**Ejercicio**.
Reemplaza "encuentro" por "festival" en el pasaje del texto sobre el festival de Cosquín que va desde "MUSICA › FINAL" hasta "de derechos humanos.", ambos incluidos, y escribe ese pasaje completo.

**Fragmento para leer**.
↓↓↓

MUSICA › FINAL Y BALANCE PARA UNA NUEVA EDICION DEL FESTIVAL DE COSQUIN
Como cada año, la Próspero Molina y todo el universo que la rodea concentran los logros y las contradicciones de un encuentro de cualquier manera insoslayable. En esta edición hubo un inédito protagonismo de los organismos de derechos humanos.
› Por Cristian Vitale
Desde Cosquín
Rostros cansados, ojos inyectados en sangre, sensación de vacío y cierta calma. El paisaje humano en las calles de Cosquín, asomando una de las últimas tardecitas del festival, resulta un parámetro ideal para medir la debacle de los aguantes, físicos y emotivos, que un evento de tales características provoca: la caravana intensa e incesante por las peñas –oficiales, semioficiales, clandestinas, semiclandestinas–, los mediodías sin dormir, la vieja costumbre de pegar la vuelta junto al sol y la luna, los toques callejeros, el baile que nunca amaina, la cacharpaya –que se multiplica y pinta en cualquier parte– y la necesidad de beberse toda la música de un trago, provocan –en bloque– efectos previsibles como éstos. Disfrute y resaca, la sensación de haber estado donde se tenía que estar. Poco le queda ya a la 53ª edición del festival de festivales. Apenas esta noche –ver aparte– y la definición de los premios Revelación y Consagración, que revisten cada año menos interés. El resto pasó, y como cada vez que las nueve lunas se encienden, dejó sus luces y sombras. Sus momentos altos y sus deslices. Sus cumbres y pendientes. Sus histerias y ansiedades. Sus exageraciones, propias de un hecho cultural de tal magnitud, y sus conflictos. Y dos gruesas miradas estéticas, dos focos en pugna que se retroalimentan devolviendo beneficios, pérdidas y empates.

↑↑↑

**Datos de origen**.

↓↓↓

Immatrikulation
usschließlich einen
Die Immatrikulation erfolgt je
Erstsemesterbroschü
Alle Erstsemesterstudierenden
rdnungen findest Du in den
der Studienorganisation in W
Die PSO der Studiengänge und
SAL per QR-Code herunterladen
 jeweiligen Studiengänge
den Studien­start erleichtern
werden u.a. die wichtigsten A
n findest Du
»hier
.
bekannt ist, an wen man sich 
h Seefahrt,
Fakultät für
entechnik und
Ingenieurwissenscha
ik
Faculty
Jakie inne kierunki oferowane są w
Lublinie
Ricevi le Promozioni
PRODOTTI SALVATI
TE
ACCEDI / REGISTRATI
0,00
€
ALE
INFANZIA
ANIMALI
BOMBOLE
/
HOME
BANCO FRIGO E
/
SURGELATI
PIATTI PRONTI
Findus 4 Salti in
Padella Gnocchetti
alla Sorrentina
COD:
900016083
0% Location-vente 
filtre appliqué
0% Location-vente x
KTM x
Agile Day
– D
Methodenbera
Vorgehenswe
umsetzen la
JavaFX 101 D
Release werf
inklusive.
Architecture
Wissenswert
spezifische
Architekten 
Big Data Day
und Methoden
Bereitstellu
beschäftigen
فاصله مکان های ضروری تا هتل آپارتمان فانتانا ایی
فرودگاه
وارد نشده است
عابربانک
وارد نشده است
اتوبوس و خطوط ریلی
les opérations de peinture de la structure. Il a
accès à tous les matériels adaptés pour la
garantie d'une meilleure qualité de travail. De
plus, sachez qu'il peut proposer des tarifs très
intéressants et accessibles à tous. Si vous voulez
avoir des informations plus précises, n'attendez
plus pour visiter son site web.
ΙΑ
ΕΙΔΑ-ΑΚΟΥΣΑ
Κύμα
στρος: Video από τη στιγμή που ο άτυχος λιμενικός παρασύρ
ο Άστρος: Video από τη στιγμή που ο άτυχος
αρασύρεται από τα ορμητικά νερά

↑↑↑

**Respuesta del ejercicio**.
MUSICA › FINAL Y BALANCE PARA UNA NUEVA EDICION DEL FESTIVAL DE COSQUIN
Como cada año, la Próspero Molina y todo el universo que la rodea concentran los logros y las contradicciones de un festival de cualquier manera insoslayable. En esta edición hubo un inédito protagonismo de los organismos de derechos humanos.